ユウガオはアフリカまたは熱帯アジア原産のウリ科の蔓性一年生植物です。葉、蔓、果のいずれも軟毛が生えており、夏の夕方、葉腋に直径5~10cmほどの大形の白色合弁花を開花させます。しかし、翌日午前中にはしぼんでしまう、はかない命の花です。8月の前半は真夏の太陽が容赦なく照りつけ、日中は暑さのために木々の緑も弱々しく見えます。しかし、夕暮れが迫って辺りが薄暗くなってくると、大形の白いユウガオの花が目立つようになります。淡く澄んだ香りを漂わせ、夕闇にほんのり浮かぶ姿はとても優雅です。中河興一の小説『天の夕顔』の最後に、ユウガオが好きだった亡き恋人を思って夜空に花火を打ち上げる場面があります。 花火が消える時、天にいるその人がユウガオを摘み取ったと思い、自らの喜びとするのが印象的です。夕顔の実を薄く削って干したものがかんぴょうになります。 ずんぐりとした球形の丸夕顔と円筒状の長夕顔といった種類があり、苦みの少ない丸夕顔が伝わったことをきっかけに食べられるようになったとされています。 かんぴょうに使用されるのも丸夕顔です。

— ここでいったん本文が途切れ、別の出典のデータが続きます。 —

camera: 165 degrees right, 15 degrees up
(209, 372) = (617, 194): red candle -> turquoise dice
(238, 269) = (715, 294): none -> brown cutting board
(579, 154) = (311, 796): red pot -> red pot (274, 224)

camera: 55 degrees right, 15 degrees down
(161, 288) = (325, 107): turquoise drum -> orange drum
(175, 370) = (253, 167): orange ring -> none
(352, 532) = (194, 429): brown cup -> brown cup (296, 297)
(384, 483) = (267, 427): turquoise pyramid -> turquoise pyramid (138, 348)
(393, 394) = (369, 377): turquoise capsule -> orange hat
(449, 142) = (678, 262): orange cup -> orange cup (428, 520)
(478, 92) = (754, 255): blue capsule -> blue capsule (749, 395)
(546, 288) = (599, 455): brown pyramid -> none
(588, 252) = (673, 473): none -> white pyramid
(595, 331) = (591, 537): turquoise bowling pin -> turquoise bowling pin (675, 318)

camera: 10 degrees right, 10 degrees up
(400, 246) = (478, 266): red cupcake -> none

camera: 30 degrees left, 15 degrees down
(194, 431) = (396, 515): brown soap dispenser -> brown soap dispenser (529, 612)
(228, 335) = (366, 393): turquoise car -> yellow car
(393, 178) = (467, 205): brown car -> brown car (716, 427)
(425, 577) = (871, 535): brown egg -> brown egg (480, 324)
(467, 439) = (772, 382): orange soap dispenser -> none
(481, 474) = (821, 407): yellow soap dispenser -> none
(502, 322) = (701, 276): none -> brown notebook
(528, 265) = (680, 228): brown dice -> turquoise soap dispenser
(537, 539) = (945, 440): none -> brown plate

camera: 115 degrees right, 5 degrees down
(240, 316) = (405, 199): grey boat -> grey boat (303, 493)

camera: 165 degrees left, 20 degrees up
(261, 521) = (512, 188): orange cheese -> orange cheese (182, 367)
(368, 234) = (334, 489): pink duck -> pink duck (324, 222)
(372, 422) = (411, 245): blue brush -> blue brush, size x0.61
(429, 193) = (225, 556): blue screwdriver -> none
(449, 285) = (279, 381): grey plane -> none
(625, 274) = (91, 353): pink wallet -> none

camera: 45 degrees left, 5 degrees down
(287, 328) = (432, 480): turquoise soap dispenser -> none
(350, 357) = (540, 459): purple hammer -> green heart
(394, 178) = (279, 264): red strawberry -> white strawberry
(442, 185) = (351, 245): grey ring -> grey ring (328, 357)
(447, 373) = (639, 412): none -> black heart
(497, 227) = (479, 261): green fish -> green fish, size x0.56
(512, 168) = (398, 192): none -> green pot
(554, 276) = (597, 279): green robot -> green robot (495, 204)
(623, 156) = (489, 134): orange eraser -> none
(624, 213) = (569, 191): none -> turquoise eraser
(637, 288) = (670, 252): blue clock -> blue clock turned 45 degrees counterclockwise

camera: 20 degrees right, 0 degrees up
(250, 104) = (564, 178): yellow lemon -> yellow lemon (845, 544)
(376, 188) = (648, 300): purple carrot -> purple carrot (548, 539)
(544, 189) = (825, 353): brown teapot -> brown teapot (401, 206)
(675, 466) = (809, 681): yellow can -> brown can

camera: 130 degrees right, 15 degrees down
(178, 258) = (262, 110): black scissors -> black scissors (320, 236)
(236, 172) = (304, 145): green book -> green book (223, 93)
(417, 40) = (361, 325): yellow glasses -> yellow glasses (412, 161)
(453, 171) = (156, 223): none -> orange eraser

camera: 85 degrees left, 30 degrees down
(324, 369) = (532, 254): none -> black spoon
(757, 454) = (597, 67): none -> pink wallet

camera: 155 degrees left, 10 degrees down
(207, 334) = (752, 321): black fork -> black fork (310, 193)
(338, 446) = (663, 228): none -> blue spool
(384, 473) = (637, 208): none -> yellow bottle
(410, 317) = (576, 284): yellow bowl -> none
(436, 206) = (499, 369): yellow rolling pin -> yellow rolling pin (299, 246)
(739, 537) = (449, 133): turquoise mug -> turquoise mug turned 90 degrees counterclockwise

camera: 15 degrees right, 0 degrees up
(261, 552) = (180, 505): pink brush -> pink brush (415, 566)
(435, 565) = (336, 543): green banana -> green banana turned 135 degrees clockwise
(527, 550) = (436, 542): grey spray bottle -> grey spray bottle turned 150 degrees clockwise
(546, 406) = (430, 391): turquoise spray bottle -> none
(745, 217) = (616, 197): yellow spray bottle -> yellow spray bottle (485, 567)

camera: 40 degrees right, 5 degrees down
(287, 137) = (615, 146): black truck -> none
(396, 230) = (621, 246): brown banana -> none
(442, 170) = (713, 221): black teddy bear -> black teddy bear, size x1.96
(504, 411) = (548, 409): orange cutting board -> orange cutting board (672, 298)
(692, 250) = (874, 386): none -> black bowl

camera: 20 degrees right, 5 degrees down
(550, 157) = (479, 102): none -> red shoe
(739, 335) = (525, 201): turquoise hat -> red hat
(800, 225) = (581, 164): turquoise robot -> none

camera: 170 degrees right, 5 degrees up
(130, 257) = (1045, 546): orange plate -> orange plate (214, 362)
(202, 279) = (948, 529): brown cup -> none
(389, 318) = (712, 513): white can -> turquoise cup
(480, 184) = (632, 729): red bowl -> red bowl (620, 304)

赤しそは、シソ科シソ目に属する大葉と同じシソの一種です。バジル、ミント、ローズマリーなどと同じハーブの一種で葉の色が赤紫色のものを総称する呼び名です。ビタミンB1、ビタミンB2、ビタミンB6、ビタミンC、ビタミンE、ビタミンK、カルシウム、マグネシウム、カリウム、リン、葉酸、鉄など豊富なビタミン、栄養素が含まれています。なぜ、梅干しの赤紫蘇を入れるのかに付いては諸説がありますが、まずは「赤い方がいい」という単純な理由があります。着色の過程は、赤紫蘇の赤い成分が梅に乗り移るという単純なものではなく、赤紫蘇に含まれる成分と梅のクエン酸が化学変化を起こして赤く発色させるそうです。あとは赤紫蘇自体に含まれる栄養成分と防腐・殺菌作用が添加される事で、梅干しが更にパワーアップするからです。まさに鬼に金棒という間柄です。ちなみに紫蘇は、中国原産のハーブであり、食中毒の薬草として用いられてきました。死にかけた患者が蘇る(蘇る)ことが、紫蘇の名の由来とも言われています。